Mexico! The country awakens a score of emotions. For those who live at least a few hundred miles from America’s southern border, the country is all about relaxation, a good time, a mellow sun, spectacular water, and food second to none. Ranchers and residents who happen to live in close proximity to the wall or lack thereof face other issues. Those we will sift through another day.
Mexico does tourism well, and despite the growing violence in states such as Guerrero and Michoacan, they entice at least forty-million frozen northerners across the border every winter, and that’s not counting the hundreds of cruise ship passengers who stop at a score of warm Mexican ports like Puerto Vallarta, Cabo San Lucas, Cozumel and Cancun. Most avoid the unseasonably cool high desert country where I find myself.
Expat communities flourish in the sun along the Nayarit coast and at least a dozen other areas of the country, and even though Mexico has vaulted to number one as the most dangerous country for kidnapping in the world, the price of beach area real estate appears to have held up well. The Mexican tourism industry has done a stellar job of downplaying the violence, and though a few disturbing anomalies skew their murder statistics, be assured that most of the mayhem happens outside of the tourist areas.
Unfortunately, my favorite places in Mexico no longer slot into that tourist-favoured category. I love the Sierra Madre. So does Joaquin “el Chapo” Guzman and the Sinaloa Cartel. Though he is now in one of America’s Super-max prisons, his organization is alive and well. The whole area is sketchy at best.

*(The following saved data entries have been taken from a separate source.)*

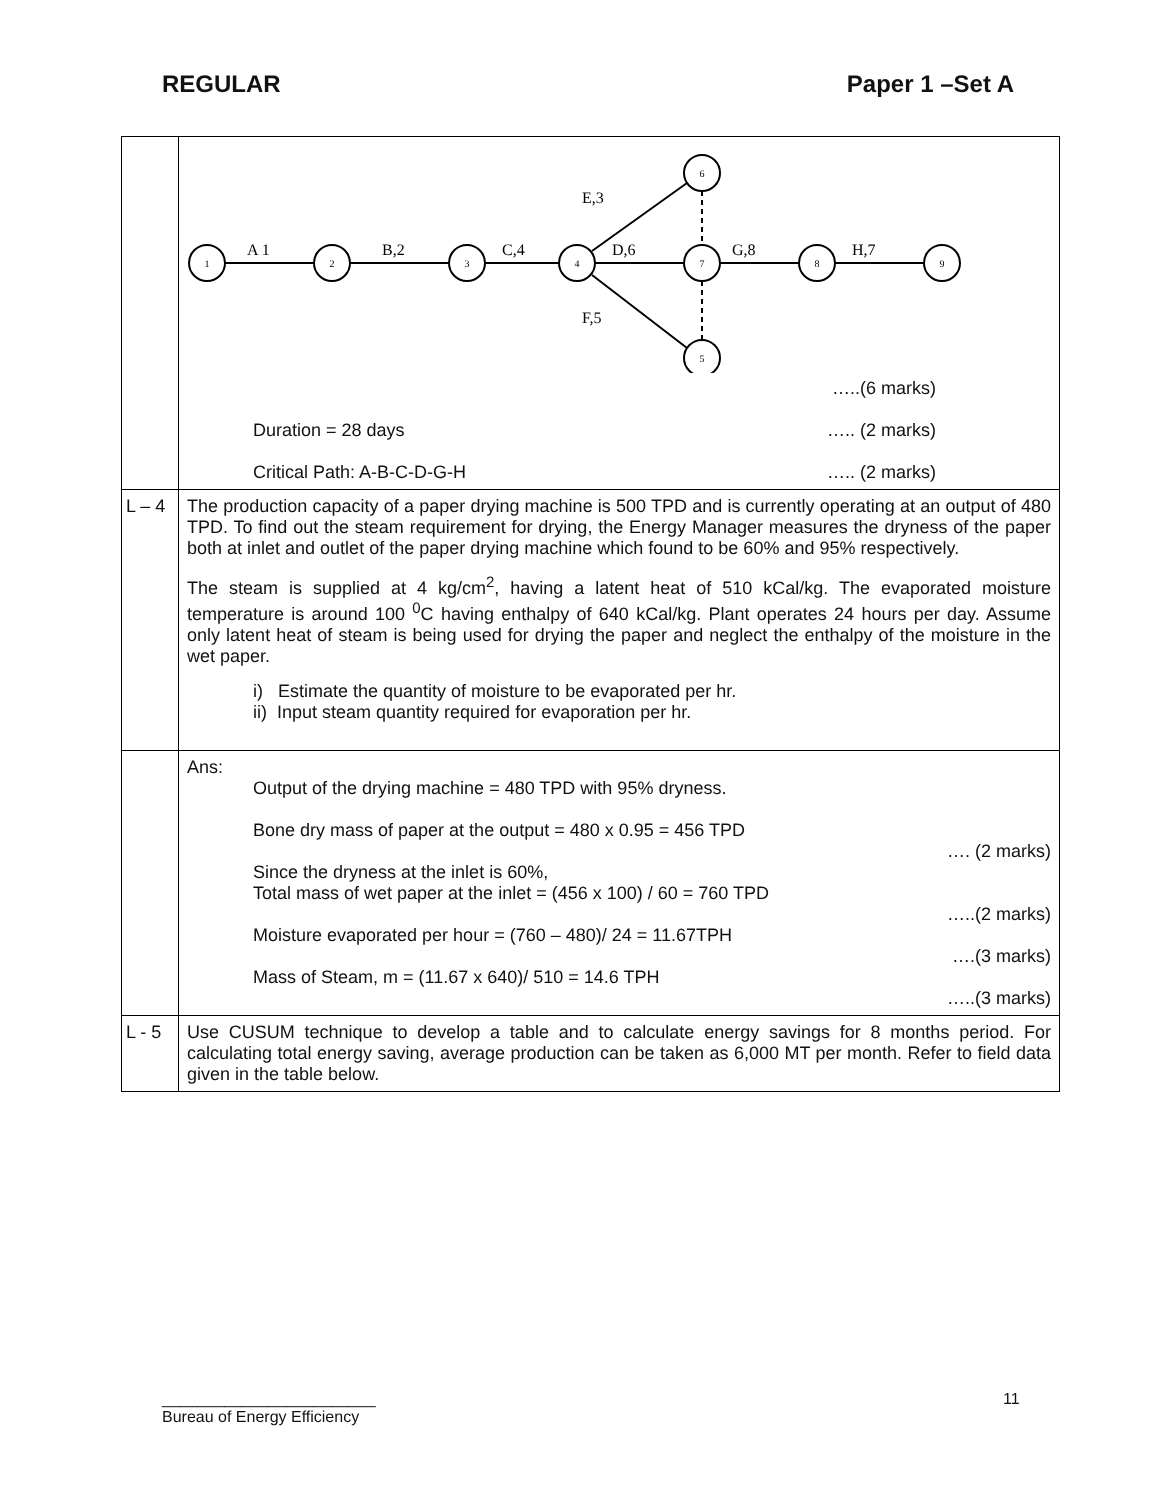REGULAR Paper 1 –Set A
| | 1 2 3 4 7 8 9 6 5 A 1 B,2 C,4 D,6 G,8 H,7 E,3 F,5 …..(6 marks) Duration = 28 days ….. (2 marks) Critical Path: A-B-C-D-G-H ….. (2 marks) |
| L – 4 | The production capacity of a paper drying machine is 500 TPD and is currently operating at an output of 480 TPD. To find out the steam requirement for drying, the Energy Manager measures the dryness of the paper both at inlet and outlet of the paper drying machine which found to be 60% and 95% respectively. The steam is supplied at 4 kg/cm<sup>2</sup>, having a latent heat of 510 kCal/kg. The evaporated moisture temperature is around 100 <sup>0</sup>C having enthalpy of 640 kCal/kg. Plant operates 24 hours per day. Assume only latent heat of steam is being used for drying the paper and neglect the enthalpy of the moisture in the wet paper. i) Estimate the quantity of moisture to be evaporated per hr. ii) Input steam quantity required for evaporation per hr. |
| | Ans: Output of the drying machine = 480 TPD with 95% dryness. Bone dry mass of paper at the output = 480 x 0.95 = 456 TPD …. (2 marks) Since the dryness at the inlet is 60%, Total mass of wet paper at the inlet = (456 x 100) / 60 = 760 TPD …..(2 marks) Moisture evaporated per hour = (760 – 480)/ 24 = 11.67TPH ….(3 marks) Mass of Steam, m = (11.67 x 640)/ 510 = 14.6 TPH …..(3 marks) |
| L - 5 | Use CUSUM technique to develop a table and to calculate energy savings for 8 months period. For calculating total energy saving, average production can be taken as 6,000 MT per month. Refer to field data given in the table below. |
11
________________________
Bureau of Energy Efficiency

But—if you’re adventurous, put a train trip through the massive Copper Canyon on your bucket list (a UNESCO World Heritage Site). Then, take the ferry from Los Mochis across to the southern Baja city of La Paz. It’s a reasonably laid-back atmosphere until the Mexican celebration of Carneval. Traditionally celebrated the week before Lent, the event is wild and wooly, filled with gaudy parades and a crazy carnival atmosphere. Every room in the city is filled. If you’re unlucky enough to be there, it’s safest to stroll the malecon at nine-o-clock in the morning. You’ll be able to view the carnage without the danger of being stripped of everything you own.
If Carneval in La Paz is too tame for your blood, take the ferry back across the Sea of Cortez to Mazatlan. Carneval there is even bigger, rivaling New Orleans Mardi Gras for crazy. Oh, one other small item. A cartel war has made it dangerous enough that cruise ships have regrettably crossed that port off their list, but if you’re careful, it’s probably still okay. The history of the city is like few other places in Mexico. For most of a century it remained the gateway to the silver mines. Untold wealth passed through here. Some of it stayed. One of the most ornate examples is the Angela Peralta Theater just off the Plaza Machado which should be at the top of your list of things to do. Whatever is playing, buy a ticket.
I well remember loitering in a plaza one sultry evening listening to a couple of expats discuss the city. I’d become acquainted with one of them in the Spanish language school my wife Pat and I were attending...
“I’ve been everywhere in Mexico, and Mazatlan has the most beautiful women of anywhere in the country,” he declared. The gentleman went on to state his theory of why that was so, something to do with European sailors cohabiting with the local enticing indigenous females. I shrug. Certainly those of the fairer sex who stroll along the malécon give credence to his rationale. I trace my way through the dark back streets to the quiet cul-de-sac where we stay with Lupita who knows nothing of our foreign tongue. We converse in Spanish. Or rather, she does. We listen, and occasionally nod as we grasp at whatever few syllables we recognize. Eventually, those sentences will untangle enough to have meaning, but for now, my undisciplined mind numbs with exotic words that all run together. Then it stalls completely and I wander back to the expat’s premise. I doubt he’s right, but it’s a lovely city, and who am I to argue?